▶ _Extract_:
- - -

API reference¶

A map of the public surface. The reference is organised by workflow - how you actually compose a simulation - rather than alphabetically. For each symbol, the user guide that explains how to use it is linked; the autogenerated per-symbol signatures live on the dedicated pages in the API Reference nav section (Experiment, SimulationResult, ReferenceCartridgeBuilder, reference models).

How to read this reference¶

The page below is workflow-first, not signature-first. Each section starts with the user-facing surface - what to call, in what order - and links to the dedicated guide for context. Use this page to find the right symbol; use the guides to learn when and why to use it.

If you want the precise method signatures or the underlying docstrings, the API Reference nav section has mkdocstrings- generated pages for Experiment, SimulationResult, ReferenceCartridgeBuilder, and the reference models and rules. The generated SimulationResult section below shows what those auto-rendered pages look like.

- - -

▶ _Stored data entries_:
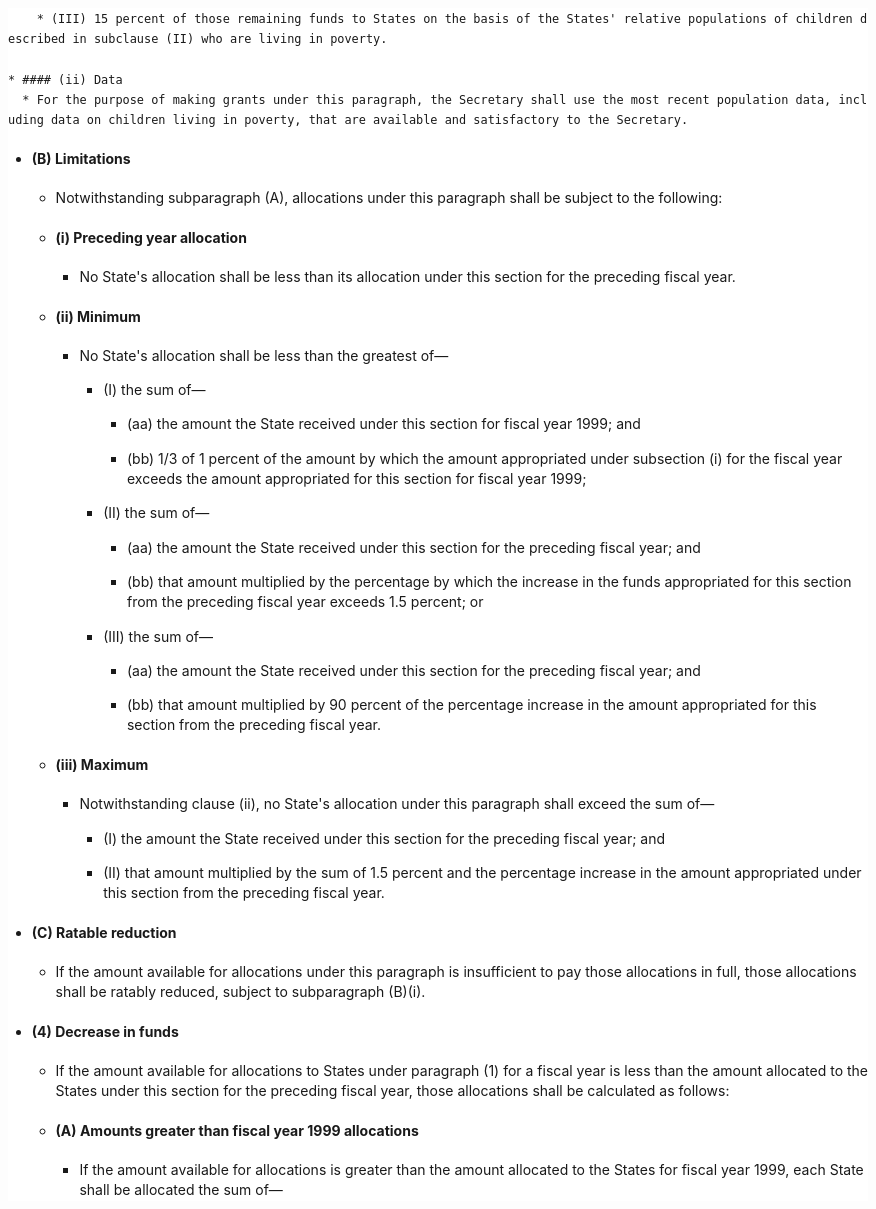         * (III) 15 percent of those remaining funds to States on the basis of the States' relative populations of children described in subclause (II) who are living in poverty.

    * #### (ii) Data
      * For the purpose of making grants under this paragraph, the Secretary shall use the most recent population data, including data on children living in poverty, that are available and satisfactory to the Secretary.

  * #### (B) Limitations
    * Notwithstanding subparagraph (A), allocations under this paragraph shall be subject to the following:

    * #### (i) Preceding year allocation
      * No State's allocation shall be less than its allocation under this section for the preceding fiscal year.

    * #### (ii) Minimum
      * No State's allocation shall be less than the greatest of—

        * (I) the sum of—

          * (aa) the amount the State received under this section for fiscal year 1999; and

          * (bb) 1/3 of 1 percent of the amount by which the amount appropriated under subsection (i) for the fiscal year exceeds the amount appropriated for this section for fiscal year 1999;


        * (II) the sum of—

          * (aa) the amount the State received under this section for the preceding fiscal year; and

          * (bb) that amount multiplied by the percentage by which the increase in the funds appropriated for this section from the preceding fiscal year exceeds 1.5 percent; or


        * (III) the sum of—

          * (aa) the amount the State received under this section for the preceding fiscal year; and

          * (bb) that amount multiplied by 90 percent of the percentage increase in the amount appropriated for this section from the preceding fiscal year.

    * #### (iii) Maximum
      * Notwithstanding clause (ii), no State's allocation under this paragraph shall exceed the sum of—

        * (I) the amount the State received under this section for the preceding fiscal year; and

        * (II) that amount multiplied by the sum of 1.5 percent and the percentage increase in the amount appropriated under this section from the preceding fiscal year.

  * #### (C) Ratable reduction
    * If the amount available for allocations under this paragraph is insufficient to pay those allocations in full, those allocations shall be ratably reduced, subject to subparagraph (B)(i).

* #### (4) Decrease in funds
  * If the amount available for allocations to States under paragraph (1) for a fiscal year is less than the amount allocated to the States under this section for the preceding fiscal year, those allocations shall be calculated as follows:

  * #### (A) Amounts greater than fiscal year 1999 allocations
    * If the amount available for allocations is greater than the amount allocated to the States for fiscal year 1999, each State shall be allocated the sum of—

- - -

▶ _About this exercise_: Decide whether each statement below agrees with the API reference text, answering yes or no and quoting the deciding words: (a) the reference is arranged alphabetically; (b) each section opens with the user-facing surface; (c) the autogenerated per-symbol signatures are found on this same page.

▶ _Result for this exercise_:
(a) No: "organised by workflow - how you actually compose a simulation - rather than alphabetically"
(b) Yes: "Each section starts with the user-facing surface"
(c) No: "the autogenerated per-symbol signatures live on the dedicated pages in the API Reference nav section"